After embracing and telling each other how good we looked, we sat side-by-side in my family room and paged through our college yearbook, remarking on news of our classmates, giggling about our wacky hairstyles, etc. She had never seen the yearbook and I hadn't looked at it in a long time.

I turned a page and gasped. The headline on the page was "Blacks." There were photos of the African American students in our class. I was horrified.

I can't breathe, said Eric Garner.

"Can you believe this?" I sputtered. "Why the segregation? And this was the liberal '70s?"

My friend, who is African American, shrugged.

"It happens," she said.

"But this is so offensive," I persisted. "Why in the world ..."

She sighed. "It is what it is," she answered calmly. "You've just got to do your best and move on."

The killing of Michael Brown in Ferguson had taken place just two weeks before. How was she processing this, I asked. What were her emotions?

She thought for a moment. There are things most white people can't imagine, she told me. When black people walk into a store, she said, they are often eyed suspiciously by store clerks. White people cross the street to distance themselves from black people. The distrust, if not fear and hatred, is palpable.

My friend taught her son street smarts from an early age so he would know how to act around authority figures. Black mothers and fathers fear for their black sons. They teach them to be on guard, always.

She taught both her son and daughter that prejudice was something they would always face. A fact of life.

I can't breathe, said Eric Garner. Eleven times he said this.

I listened to her stories with sadness. "Call me naïve," I told her, "but this is so difficult to understand. After all these years since the civil rights movement, has nothing changed?"

She didn't have an answer.

In fact, just that morning I had had an eye-opening experience. We have a wonderful dog groomer, Clinton, who comes to our house once a month to give Duncan the doggie spa treatment. As he was finishing up and checking his calendar for the following month's appointment, he asked if he could come earlier than the usual 9:00.

"Of course," I said, "we're up early. Anytime is fine."

He thanked me and explained that in the interest of getting to our house on time, he often left his home on the early end. If he arrived before 9, he parked about a block away and sat in his idling car until it was time for the appointment.
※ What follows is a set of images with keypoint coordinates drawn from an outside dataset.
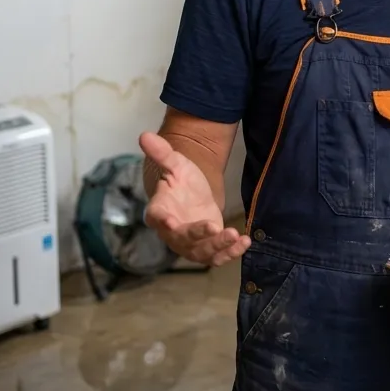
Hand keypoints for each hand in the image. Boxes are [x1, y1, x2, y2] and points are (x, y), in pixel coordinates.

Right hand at [139, 131, 250, 265]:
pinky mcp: (208, 248)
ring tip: (235, 235)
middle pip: (182, 238)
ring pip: (201, 252)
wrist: (195, 194)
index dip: (162, 220)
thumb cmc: (181, 180)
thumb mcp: (175, 164)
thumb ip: (162, 153)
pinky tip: (245, 243)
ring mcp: (190, 244)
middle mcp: (172, 232)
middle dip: (198, 235)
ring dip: (218, 247)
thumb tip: (144, 134)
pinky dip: (231, 253)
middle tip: (215, 227)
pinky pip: (217, 256)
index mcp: (160, 211)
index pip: (156, 217)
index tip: (169, 221)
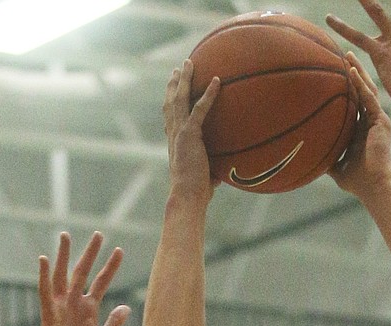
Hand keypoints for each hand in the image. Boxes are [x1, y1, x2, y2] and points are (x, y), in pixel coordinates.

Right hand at [36, 232, 130, 325]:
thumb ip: (114, 323)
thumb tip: (126, 307)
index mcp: (89, 308)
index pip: (101, 281)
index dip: (110, 267)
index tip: (120, 250)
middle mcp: (75, 302)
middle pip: (83, 271)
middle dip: (91, 253)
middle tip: (98, 234)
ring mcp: (61, 305)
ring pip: (63, 274)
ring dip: (64, 255)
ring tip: (66, 235)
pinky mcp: (49, 312)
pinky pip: (45, 290)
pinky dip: (44, 275)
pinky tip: (43, 259)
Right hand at [164, 60, 219, 203]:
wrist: (187, 197)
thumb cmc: (196, 194)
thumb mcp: (203, 180)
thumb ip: (210, 173)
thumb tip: (221, 177)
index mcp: (174, 144)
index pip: (170, 119)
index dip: (169, 103)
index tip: (171, 91)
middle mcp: (173, 134)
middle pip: (170, 103)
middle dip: (173, 84)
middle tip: (177, 69)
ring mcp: (180, 132)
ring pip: (179, 99)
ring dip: (184, 79)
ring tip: (188, 63)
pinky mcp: (190, 134)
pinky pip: (200, 108)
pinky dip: (209, 94)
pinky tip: (217, 81)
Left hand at [330, 58, 390, 198]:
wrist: (374, 187)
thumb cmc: (358, 182)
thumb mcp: (336, 167)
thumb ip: (325, 159)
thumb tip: (306, 159)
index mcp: (362, 129)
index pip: (354, 103)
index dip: (347, 88)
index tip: (335, 73)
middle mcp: (371, 122)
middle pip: (362, 91)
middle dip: (354, 72)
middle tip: (343, 56)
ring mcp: (377, 120)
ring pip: (367, 89)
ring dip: (358, 72)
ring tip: (349, 55)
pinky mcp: (381, 121)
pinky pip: (370, 98)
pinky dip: (361, 85)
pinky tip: (353, 72)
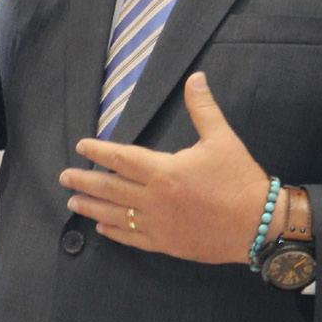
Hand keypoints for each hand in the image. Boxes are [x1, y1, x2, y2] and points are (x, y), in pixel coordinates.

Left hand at [60, 73, 277, 264]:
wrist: (257, 224)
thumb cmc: (238, 179)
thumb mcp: (222, 138)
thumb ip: (203, 108)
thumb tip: (195, 77)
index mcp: (163, 171)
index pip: (121, 158)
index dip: (98, 152)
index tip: (81, 147)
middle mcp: (154, 199)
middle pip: (110, 189)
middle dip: (85, 182)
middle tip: (64, 178)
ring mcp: (158, 224)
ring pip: (116, 216)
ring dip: (92, 208)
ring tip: (73, 204)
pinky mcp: (167, 243)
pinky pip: (133, 238)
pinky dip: (115, 232)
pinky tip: (103, 228)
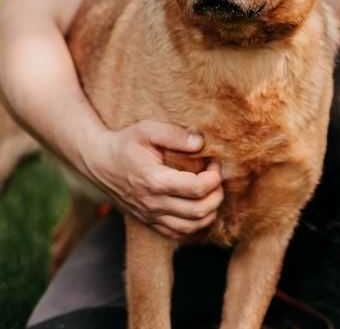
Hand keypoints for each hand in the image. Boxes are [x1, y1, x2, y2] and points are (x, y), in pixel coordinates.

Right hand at [84, 120, 223, 238]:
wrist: (100, 163)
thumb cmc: (125, 144)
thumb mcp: (148, 130)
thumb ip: (175, 135)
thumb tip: (200, 143)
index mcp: (155, 181)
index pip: (197, 188)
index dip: (214, 176)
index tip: (213, 162)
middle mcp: (154, 204)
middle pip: (199, 211)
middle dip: (216, 194)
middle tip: (215, 176)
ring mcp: (151, 216)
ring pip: (192, 227)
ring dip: (209, 211)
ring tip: (210, 191)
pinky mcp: (149, 222)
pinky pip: (178, 233)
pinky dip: (195, 224)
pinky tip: (198, 206)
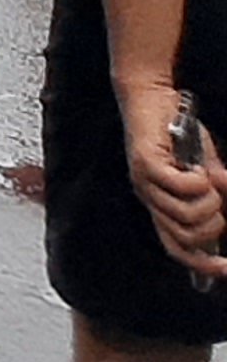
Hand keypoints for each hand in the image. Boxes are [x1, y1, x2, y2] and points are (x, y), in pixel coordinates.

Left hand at [122, 75, 226, 276]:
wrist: (151, 95)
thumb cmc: (179, 133)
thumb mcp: (205, 169)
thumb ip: (216, 192)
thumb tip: (226, 206)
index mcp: (160, 205)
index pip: (177, 249)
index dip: (203, 266)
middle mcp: (148, 198)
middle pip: (185, 239)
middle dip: (214, 226)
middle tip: (219, 202)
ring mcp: (144, 182)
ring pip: (185, 217)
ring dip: (210, 204)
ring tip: (209, 181)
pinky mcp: (145, 162)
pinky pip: (179, 187)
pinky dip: (198, 184)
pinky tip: (200, 171)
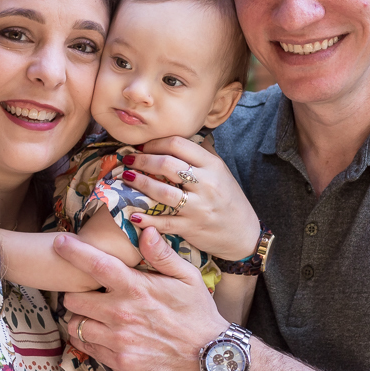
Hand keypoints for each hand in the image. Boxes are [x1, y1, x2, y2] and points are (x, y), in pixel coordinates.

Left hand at [56, 227, 228, 370]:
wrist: (211, 356)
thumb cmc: (198, 312)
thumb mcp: (188, 277)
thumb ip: (162, 254)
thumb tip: (145, 229)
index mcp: (136, 288)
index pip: (95, 265)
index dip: (73, 252)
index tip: (59, 243)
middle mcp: (121, 314)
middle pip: (73, 299)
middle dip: (76, 293)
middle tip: (88, 292)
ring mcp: (118, 340)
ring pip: (75, 325)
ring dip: (80, 318)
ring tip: (94, 315)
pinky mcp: (118, 362)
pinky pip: (86, 348)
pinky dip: (88, 340)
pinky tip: (103, 334)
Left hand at [121, 136, 259, 260]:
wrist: (244, 234)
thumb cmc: (230, 201)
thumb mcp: (222, 172)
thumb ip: (202, 155)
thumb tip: (181, 136)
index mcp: (212, 166)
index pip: (178, 144)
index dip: (155, 143)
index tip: (142, 146)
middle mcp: (206, 184)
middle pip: (166, 164)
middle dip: (142, 160)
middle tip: (127, 159)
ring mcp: (198, 207)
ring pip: (162, 191)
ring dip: (139, 183)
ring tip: (125, 177)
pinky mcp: (191, 227)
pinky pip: (164, 221)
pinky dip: (146, 219)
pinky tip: (132, 214)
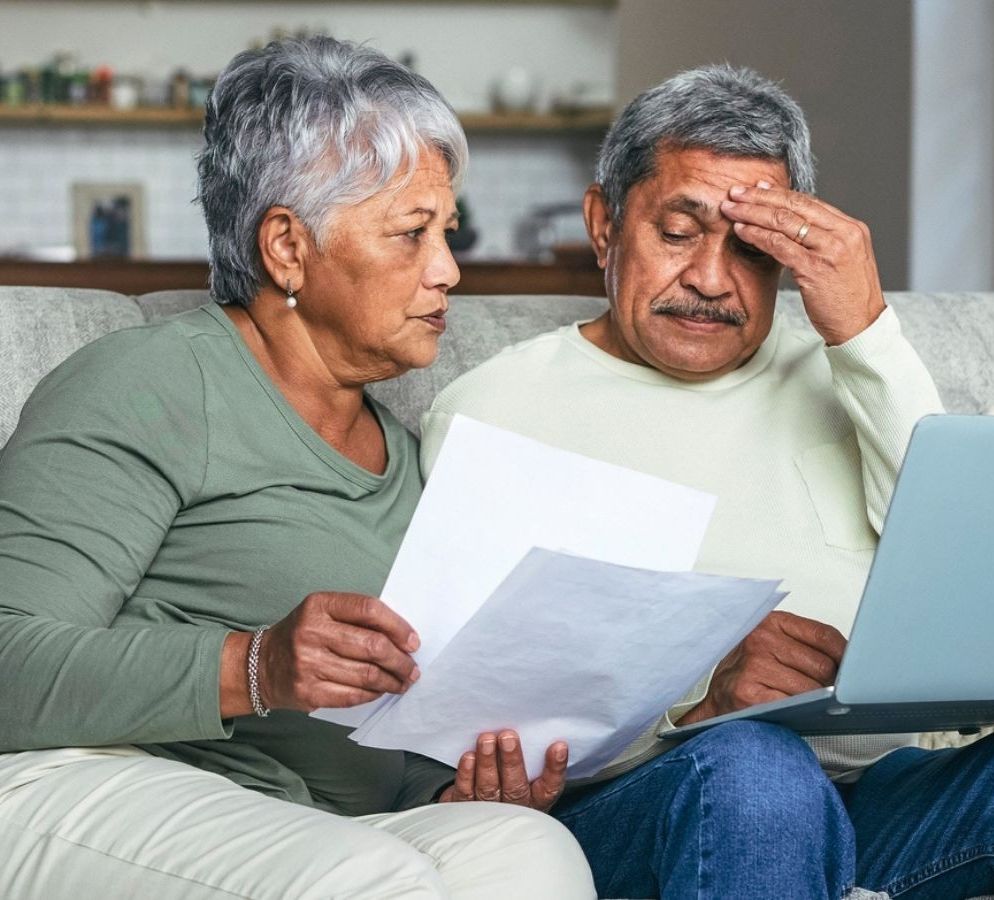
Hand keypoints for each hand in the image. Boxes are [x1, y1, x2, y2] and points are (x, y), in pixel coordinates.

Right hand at [257, 591, 420, 711]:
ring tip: (403, 682)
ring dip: (392, 680)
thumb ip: (357, 618)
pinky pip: (353, 695)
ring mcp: (308, 663)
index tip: (413, 641)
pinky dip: (373, 694)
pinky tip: (381, 690)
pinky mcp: (308, 692)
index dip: (397, 626)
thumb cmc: (303, 635)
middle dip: (400, 660)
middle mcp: (311, 632)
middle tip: (412, 668)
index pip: (369, 610)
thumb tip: (402, 637)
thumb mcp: (323, 613)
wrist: (261, 665)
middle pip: (372, 645)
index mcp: (319, 605)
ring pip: (366, 674)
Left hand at [437, 730, 567, 811]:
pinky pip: (466, 793)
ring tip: (487, 740)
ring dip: (488, 763)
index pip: (550, 786)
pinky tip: (469, 757)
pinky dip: (467, 775)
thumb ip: (532, 755)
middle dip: (512, 761)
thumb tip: (530, 724)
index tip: (558, 746)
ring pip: (489, 788)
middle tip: (508, 736)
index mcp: (536, 799)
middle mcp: (515, 807)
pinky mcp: (466, 808)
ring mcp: (490, 810)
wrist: (481, 812)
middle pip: (515, 787)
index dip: (555, 767)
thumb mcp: (528, 774)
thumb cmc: (510, 780)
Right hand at [680, 611, 846, 725]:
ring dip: (818, 701)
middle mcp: (760, 640)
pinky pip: (794, 705)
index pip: (824, 635)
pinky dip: (800, 712)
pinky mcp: (748, 693)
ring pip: (812, 689)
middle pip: (823, 665)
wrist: (717, 700)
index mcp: (769, 621)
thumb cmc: (749, 673)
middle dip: (832, 684)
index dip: (846, 655)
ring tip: (809, 703)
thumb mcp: (774, 646)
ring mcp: (753, 666)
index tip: (855, 669)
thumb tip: (851, 660)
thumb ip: (805, 646)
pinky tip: (796, 712)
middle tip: (828, 693)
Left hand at [720, 183, 885, 344]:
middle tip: (735, 192)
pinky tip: (741, 231)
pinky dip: (757, 235)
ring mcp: (830, 249)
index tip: (757, 187)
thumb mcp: (842, 261)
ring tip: (731, 209)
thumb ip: (823, 242)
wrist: (862, 326)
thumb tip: (795, 227)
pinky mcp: (815, 268)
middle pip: (794, 206)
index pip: (809, 202)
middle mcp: (843, 233)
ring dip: (752, 213)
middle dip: (760, 197)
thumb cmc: (848, 299)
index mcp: (851, 228)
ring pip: (784, 221)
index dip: (779, 193)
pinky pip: (779, 245)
"You wouldn't believe the dirty looks I get," he told me. "Some guy in a car circled the block to come back to stare a second time."

Clinton is African American.

I can't breathe, Eric Garner said, gasping for breath.

I was mortified. "Clinton, I am so sorry," I said. "That is terrible. I can't tell you how angry that makes me."

Like my friend had done, he shrugged. "It's not just your neighborhood," he said. "It happens."